The Phillies released Leibrandt on May 29, 2020.

===Somerset Patriots===
On June 3, 2020, Leibrandt signed with the Somerset Patriots of the Atlantic League of Professional Baseball. With the 2020 Atlantic League cancelled by the COVID-19 pandemic, Leibrandt was assigned to the New Jersey Blasters as part of the SOMERSET Professional Baseball Series, a twelve game series organized by the Patriots for the 2020 season.

===Miami Marlins===
On August 10, 2020, the Miami Marlins selected Leibrandt's contract from Somerset. Leibrandt was promoted to the major leagues on August 18. He made his major league debut on August 23 against the Washington Nationals. On the season, Leibrandt appeared in five big league games, notching a 2.00 ERA with three strikeouts in 9 innings pitched. He was removed from the 40–man roster and sent outright to the Triple–A Jacksonville Jumbo Shrimp on October 29, and became a free agent on November 2.

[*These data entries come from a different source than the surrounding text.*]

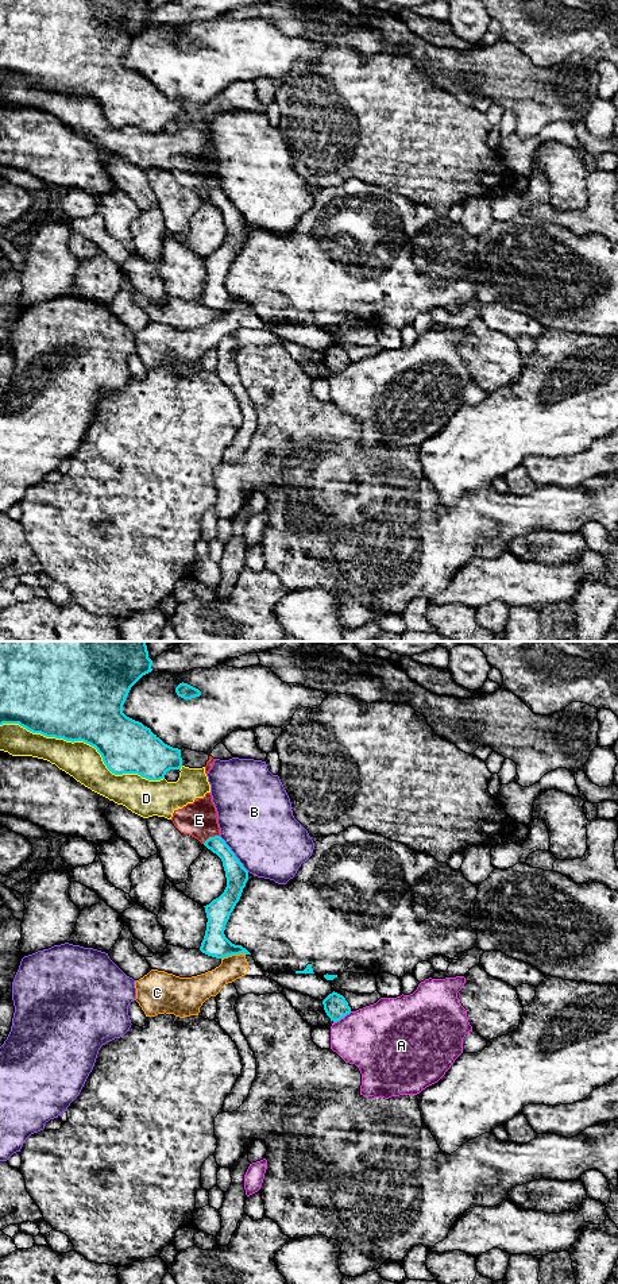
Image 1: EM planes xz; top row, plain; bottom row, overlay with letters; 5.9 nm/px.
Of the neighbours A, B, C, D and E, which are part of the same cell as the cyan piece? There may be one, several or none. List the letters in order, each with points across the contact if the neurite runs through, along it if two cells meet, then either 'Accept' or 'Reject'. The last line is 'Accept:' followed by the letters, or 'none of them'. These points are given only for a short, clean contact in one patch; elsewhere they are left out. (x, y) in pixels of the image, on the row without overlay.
A: Boundary: xz (351, 363), (333, 374). Reject
B: Reject
C: Boundary: xz (246, 305), (232, 305), (221, 311). Reject
D: Reject
E: Boundary: xz (219, 186), (209, 188), (203, 195). Reject
Accept: none of them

On April 5, 2021, Leibrandt re-signed with the Marlins on a minor league contract. Leibrandt split the season between Jacksonville and the Double–A Pensacola Blue Wahoos, posting a cumulative 5.68 ERA with 74 strikeouts in 88 2/3 innings of work across 21 games. He elected free agency following the season on November 7.

===Chicago Cubs===
On February 28, 2022, Leibrandt signed with the Wild Health Genomes of the Atlantic League of Professional Baseball. However, he was released by the team on March 7 prior to the ALPB season.

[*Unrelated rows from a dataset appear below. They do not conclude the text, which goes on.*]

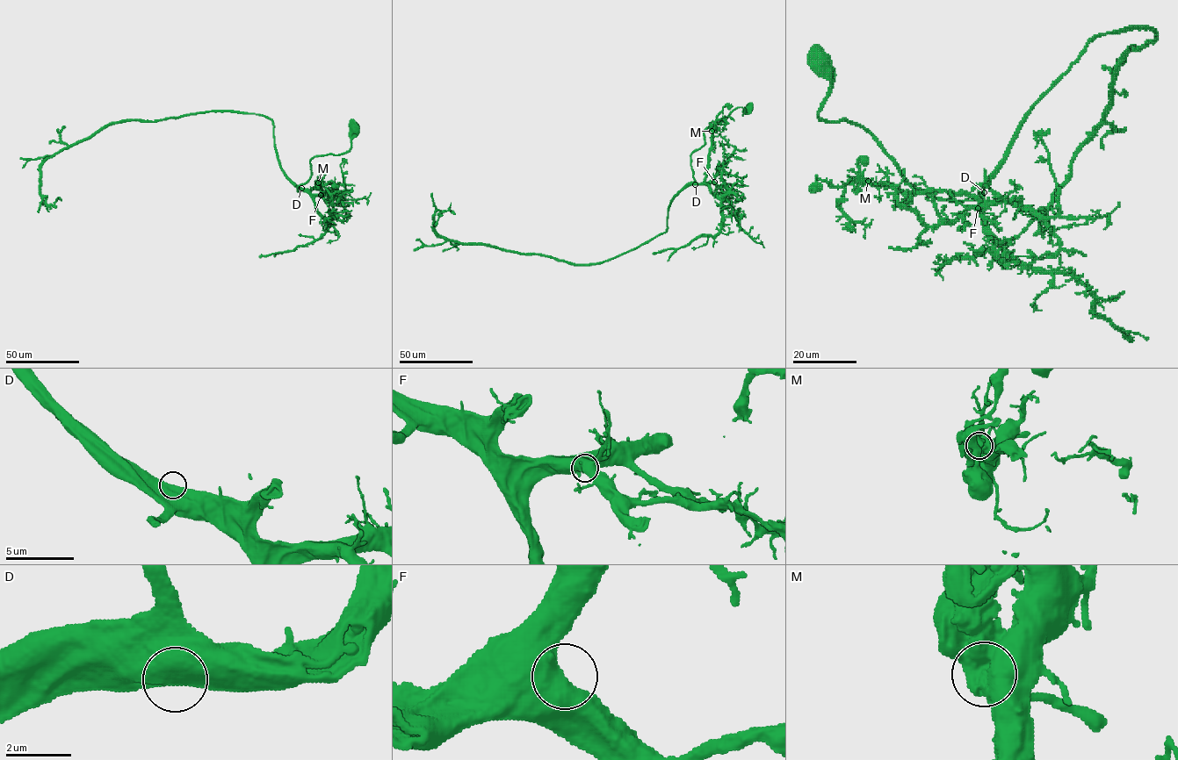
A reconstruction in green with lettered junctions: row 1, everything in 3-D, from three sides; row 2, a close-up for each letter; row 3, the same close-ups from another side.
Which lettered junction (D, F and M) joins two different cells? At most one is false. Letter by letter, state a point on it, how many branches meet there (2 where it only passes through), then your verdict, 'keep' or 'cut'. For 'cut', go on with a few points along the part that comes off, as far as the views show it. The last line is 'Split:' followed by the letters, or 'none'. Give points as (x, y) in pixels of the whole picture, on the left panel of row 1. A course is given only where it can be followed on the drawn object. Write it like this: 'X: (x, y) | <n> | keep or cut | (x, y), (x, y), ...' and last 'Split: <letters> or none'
D: (301, 188) | 1 | keep
F: (321, 195) | 1 | keep
M: (318, 182) | 1 | cut
Split: M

On March 16, 2022, Leibrandt signed a minor league contract with the Chicago Cubs. Leibrandt split time between the Double–A Tennessee Smokies and Triple–A Iowa Cubs, pitching to a cumulative 4–4 record and 4.67 ERA with 68 strikeouts in 69 1/3 innings of work across 21 games (8 starts). He was released by the Cubs organization on August 5.

===High Point Rockers===
On April 28, 2023, Leibrandt signed with the High Point Rockers of the Atlantic League of Professional Baseball. He made 3 starts for the Rockers, posting a 5.40 ERA with 9 strikeouts in 11 2/3 innings pitched. Leibrandt was released by the team on May 14. On July 31, Leibrandt re–signed with the Rockers. He totaled a 3.26 ERA with 53 strikeouts across 12 starts for the club in 2023.

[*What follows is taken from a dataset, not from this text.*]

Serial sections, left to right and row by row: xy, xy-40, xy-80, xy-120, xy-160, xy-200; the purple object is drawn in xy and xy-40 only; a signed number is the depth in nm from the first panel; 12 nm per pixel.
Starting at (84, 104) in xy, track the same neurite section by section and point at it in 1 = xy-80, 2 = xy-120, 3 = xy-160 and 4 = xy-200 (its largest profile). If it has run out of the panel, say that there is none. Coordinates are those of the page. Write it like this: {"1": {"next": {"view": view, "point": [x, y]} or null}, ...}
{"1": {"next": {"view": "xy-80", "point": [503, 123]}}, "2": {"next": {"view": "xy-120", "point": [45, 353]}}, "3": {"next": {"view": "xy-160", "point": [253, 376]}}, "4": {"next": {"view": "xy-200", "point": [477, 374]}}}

On April 19, 2024, Leibrandt re–signed with the Rockers. In 4 starts for the club, Leibrandt compiled an 0.93 ERA with 24 strikeouts across 19 1/3 innings pitched.

===Cincinnati Reds===
On May 24, 2024, Leibrandt's contract was purchased by the Cincinnati Reds organization. In 15 starts for the Triple–A Louisville Bats, he registered a 3–4 record and 4.46 ERA with 63 strikeouts across 72 2/3 innings of work. On August 29, the Reds selected Leibrandt's contract, adding him to their active roster. He made his Reds debut that same day, pitching 2 1/3 innings of scoreless relief in a Reds win. Leibrandt was designated for assignment by Cincinnati on October 28. He cleared waivers and elected free agency on October 30.

===New York Yankees===
On November 8, 2024, Leibrandt signed a minor league contract with the New York Yankees organization. In 10 appearances (nine starts) for the Triple-A Scranton/Wilkes-Barre RailRiders, he logged a 1-0 record and 2.85 ERA with 37 strikeouts and one save across 41 innings pitched. Leibrandt was released by the Yankees organization on June 10.

===CTBC Brothers===
On June 12, 2025, Leibrandt signed with the CTBC Brothers of the Chinese Professional Baseball League. Leibrandt made 14 starts for the Brothers, compiling a 7-3 record and 1.94 ERA with 55 strikeouts across 83 1/3 innings pitched.

===Cincinnati Reds (second stint)===
On December 27, 2025, Leibrandt signed a minor league contract with the Cincinnati Reds. On June 1, 2026, the Reds selected Leibrandt's contract, adding him to their active roster. He made one appearance for the team, allowing five runs on 10 hits with three strikeouts across six innings pitched against the Kansas City Royals. The following day, Leibrandt was designated for assignment by Cincinnati. He cleared waivers and was sent outright to the Triple-A Louisville Bats on June 4.

==Personal life==
Leibrandt in the son of former MLB pitcher Charlie Leibrandt, who won the 1985 World Series with the Kansas City Royals.